The talks also include Iran’s rival, Saudi Arabia, a country more aligned with the U.S. position that Assad must not be part of any long-term political resolution to Syria’s 4 ½-year civil war. The conflict has caused thousands of deaths, a refugee crisis and a security vacuum that has allowed Islamic State militants to gain a foothold in the country.
“I am hopeful that we can find a way forward. It is very difficult,” U.S. Secretary of State John Kerry said Friday as he headed into talks with Egypt’s foreign minister.
German Foreign Minister Frank-Walter Steinmeier told reporters it would not be possible to resolve all of the problems and “tangible conflicting interests” overnight. But he said Friday’s meeting is an “important step forward.”

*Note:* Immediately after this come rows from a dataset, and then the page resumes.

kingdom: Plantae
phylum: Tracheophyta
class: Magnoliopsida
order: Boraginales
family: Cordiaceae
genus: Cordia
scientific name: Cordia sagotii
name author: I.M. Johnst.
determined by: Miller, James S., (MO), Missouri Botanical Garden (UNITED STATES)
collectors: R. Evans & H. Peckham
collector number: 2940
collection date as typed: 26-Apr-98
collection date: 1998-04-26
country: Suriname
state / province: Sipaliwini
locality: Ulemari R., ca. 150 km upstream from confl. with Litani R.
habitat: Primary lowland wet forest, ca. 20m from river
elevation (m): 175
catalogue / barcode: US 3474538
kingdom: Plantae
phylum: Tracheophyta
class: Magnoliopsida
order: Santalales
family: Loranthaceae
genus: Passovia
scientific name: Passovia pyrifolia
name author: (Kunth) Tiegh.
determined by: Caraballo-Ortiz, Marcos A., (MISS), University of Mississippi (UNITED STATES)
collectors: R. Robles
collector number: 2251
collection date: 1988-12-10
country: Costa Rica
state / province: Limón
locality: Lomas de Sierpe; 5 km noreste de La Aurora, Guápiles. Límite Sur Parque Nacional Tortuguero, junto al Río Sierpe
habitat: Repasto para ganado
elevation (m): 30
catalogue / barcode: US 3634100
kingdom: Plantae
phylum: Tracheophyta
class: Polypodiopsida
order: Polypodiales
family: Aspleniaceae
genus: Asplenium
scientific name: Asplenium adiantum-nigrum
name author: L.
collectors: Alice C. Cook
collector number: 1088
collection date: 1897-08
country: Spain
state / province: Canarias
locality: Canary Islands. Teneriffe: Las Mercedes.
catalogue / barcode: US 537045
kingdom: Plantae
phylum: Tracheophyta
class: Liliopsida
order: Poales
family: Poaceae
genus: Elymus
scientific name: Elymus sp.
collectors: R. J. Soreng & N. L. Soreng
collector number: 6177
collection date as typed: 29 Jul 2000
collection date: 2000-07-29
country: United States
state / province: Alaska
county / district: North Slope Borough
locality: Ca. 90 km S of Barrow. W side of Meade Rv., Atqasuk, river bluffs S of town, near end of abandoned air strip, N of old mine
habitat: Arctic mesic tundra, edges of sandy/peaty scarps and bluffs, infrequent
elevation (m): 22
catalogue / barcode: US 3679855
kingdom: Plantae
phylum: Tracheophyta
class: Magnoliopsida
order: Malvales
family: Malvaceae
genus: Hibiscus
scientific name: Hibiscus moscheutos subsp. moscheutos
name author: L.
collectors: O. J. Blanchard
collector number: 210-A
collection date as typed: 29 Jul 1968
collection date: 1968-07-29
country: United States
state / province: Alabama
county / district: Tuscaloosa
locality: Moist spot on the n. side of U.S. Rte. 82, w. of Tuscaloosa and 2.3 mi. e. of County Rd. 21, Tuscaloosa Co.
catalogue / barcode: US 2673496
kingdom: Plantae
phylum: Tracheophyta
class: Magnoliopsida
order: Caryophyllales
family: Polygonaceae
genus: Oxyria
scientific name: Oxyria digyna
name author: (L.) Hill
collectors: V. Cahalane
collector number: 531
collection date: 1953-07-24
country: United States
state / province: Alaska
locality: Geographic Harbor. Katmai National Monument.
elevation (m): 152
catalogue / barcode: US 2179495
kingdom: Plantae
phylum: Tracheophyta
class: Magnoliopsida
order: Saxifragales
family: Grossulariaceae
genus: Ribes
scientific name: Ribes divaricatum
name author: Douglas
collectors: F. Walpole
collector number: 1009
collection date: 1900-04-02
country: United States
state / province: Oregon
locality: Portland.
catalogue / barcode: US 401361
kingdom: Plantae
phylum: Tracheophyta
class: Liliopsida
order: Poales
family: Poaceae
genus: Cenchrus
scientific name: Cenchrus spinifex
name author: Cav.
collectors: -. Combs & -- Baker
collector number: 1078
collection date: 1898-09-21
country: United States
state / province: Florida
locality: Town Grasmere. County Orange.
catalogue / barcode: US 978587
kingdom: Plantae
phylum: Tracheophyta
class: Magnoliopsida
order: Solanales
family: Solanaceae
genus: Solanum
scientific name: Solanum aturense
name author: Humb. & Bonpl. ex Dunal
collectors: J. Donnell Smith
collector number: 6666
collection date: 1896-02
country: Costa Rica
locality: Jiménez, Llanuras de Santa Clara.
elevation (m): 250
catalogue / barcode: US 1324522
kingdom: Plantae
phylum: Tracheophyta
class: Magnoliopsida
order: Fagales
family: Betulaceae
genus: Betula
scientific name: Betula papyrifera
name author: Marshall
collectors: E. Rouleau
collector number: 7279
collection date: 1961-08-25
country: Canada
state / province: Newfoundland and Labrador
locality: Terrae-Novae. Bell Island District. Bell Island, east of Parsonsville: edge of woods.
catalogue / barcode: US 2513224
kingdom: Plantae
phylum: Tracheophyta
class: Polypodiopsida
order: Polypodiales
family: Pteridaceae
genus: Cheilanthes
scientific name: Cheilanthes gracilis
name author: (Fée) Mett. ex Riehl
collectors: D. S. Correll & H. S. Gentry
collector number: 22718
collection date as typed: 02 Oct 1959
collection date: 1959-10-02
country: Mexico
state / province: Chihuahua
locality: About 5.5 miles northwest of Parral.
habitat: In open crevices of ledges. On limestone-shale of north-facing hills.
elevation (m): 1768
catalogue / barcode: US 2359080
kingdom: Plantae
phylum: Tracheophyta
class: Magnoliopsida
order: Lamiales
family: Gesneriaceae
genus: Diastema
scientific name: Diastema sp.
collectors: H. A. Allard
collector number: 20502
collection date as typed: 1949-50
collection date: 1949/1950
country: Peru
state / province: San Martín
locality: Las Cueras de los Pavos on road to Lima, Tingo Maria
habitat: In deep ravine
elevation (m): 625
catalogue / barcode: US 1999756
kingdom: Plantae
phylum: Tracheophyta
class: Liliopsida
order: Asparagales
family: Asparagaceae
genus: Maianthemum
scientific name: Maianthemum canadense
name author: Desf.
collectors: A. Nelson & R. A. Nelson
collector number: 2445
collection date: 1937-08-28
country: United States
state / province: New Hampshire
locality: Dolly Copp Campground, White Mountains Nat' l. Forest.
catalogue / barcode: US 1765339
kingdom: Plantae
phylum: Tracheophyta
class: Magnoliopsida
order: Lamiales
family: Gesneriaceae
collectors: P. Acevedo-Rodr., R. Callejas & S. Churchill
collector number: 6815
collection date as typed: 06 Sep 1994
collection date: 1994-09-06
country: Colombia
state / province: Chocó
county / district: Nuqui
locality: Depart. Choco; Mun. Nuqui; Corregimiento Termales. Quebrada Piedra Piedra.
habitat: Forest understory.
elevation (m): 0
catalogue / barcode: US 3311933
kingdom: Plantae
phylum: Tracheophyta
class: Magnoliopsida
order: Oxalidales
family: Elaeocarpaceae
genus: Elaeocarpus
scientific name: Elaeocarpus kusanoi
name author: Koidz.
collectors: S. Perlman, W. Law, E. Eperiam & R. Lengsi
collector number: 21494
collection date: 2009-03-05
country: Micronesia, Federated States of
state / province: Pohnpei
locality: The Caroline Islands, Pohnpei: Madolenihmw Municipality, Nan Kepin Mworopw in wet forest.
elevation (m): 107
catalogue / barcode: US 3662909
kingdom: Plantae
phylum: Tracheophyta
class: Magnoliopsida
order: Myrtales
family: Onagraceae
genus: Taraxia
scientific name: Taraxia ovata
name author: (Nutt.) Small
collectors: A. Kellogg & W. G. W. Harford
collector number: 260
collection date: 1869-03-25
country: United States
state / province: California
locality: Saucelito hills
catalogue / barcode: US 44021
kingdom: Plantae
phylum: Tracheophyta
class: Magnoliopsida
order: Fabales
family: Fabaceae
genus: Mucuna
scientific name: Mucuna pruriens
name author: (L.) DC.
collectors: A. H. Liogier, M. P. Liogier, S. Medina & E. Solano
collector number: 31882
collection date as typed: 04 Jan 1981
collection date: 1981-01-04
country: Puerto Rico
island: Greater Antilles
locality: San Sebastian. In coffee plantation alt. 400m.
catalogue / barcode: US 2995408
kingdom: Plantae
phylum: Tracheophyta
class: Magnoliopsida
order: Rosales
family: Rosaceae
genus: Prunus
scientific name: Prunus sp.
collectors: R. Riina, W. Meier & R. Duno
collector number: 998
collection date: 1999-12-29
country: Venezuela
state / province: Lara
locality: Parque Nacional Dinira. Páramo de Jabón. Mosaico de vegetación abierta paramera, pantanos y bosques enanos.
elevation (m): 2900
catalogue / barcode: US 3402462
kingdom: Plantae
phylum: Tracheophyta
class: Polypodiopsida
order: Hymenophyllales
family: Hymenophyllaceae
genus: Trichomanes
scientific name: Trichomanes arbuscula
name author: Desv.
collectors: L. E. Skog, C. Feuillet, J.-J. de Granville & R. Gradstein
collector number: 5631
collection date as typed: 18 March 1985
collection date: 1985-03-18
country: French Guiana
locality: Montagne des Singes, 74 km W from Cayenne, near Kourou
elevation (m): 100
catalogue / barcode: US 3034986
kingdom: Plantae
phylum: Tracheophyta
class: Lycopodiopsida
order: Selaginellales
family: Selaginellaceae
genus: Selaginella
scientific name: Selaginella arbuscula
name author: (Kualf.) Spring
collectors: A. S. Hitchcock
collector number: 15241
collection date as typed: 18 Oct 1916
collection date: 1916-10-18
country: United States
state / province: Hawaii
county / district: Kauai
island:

French Foreign Minister Laurent Fabius said as a first step, the fight against the Islamic State and Jabhat al-Nusra militants in Syria had to be conducted more efficiently. “After that, the political transition has to be organized,” he said.
Notably absent from Friday’s talks on Syria’s political future were representatives from the Syrian government and the country’s moderate opposition groups.
Russia’s Interfax news agency said Moscow expects Syrian opposition groups to reach a consensus on their approach and then form a single delegation for talks with the Syrian government.
Negotiation strategy questioned
There are concerns that the broader talks on Syria, with the inclusion of Russia and Iran, may not produce the desired result.
“We have been trying different negotiating approaches in Syria for almost the entire four-year conflict and they have all failed,” said Brookings Institution national security analyst Michael O’Hanlon. “There is no viable way to persuade Assad to step down and allow the new government to take his spot.”
A more optimistic view came from Michele Dunne, Middle East program director for the Carnegie Endowment for International Peace. “It is good to have all of the parties at the table,” she said.
US goals outlined
State Department spokesman John Kirby said Thursday the focus in Vienna is on reaching a framework for a political transition in Syria that can work.
“A framework of a government that doesn’t include Bashar al-Assad and can be enduring and stable. That’s what we’re going after,” Kirby said.
Officials have acknowledged there are unlikely to be any major breakthroughs Friday and the diplomats will need to hold future talks.
U.N. Secretary-General Ban Ki-moon urged participants in the Vienna talks to show “flexibility” and welcomed Iran’s first-time participation in the discussions.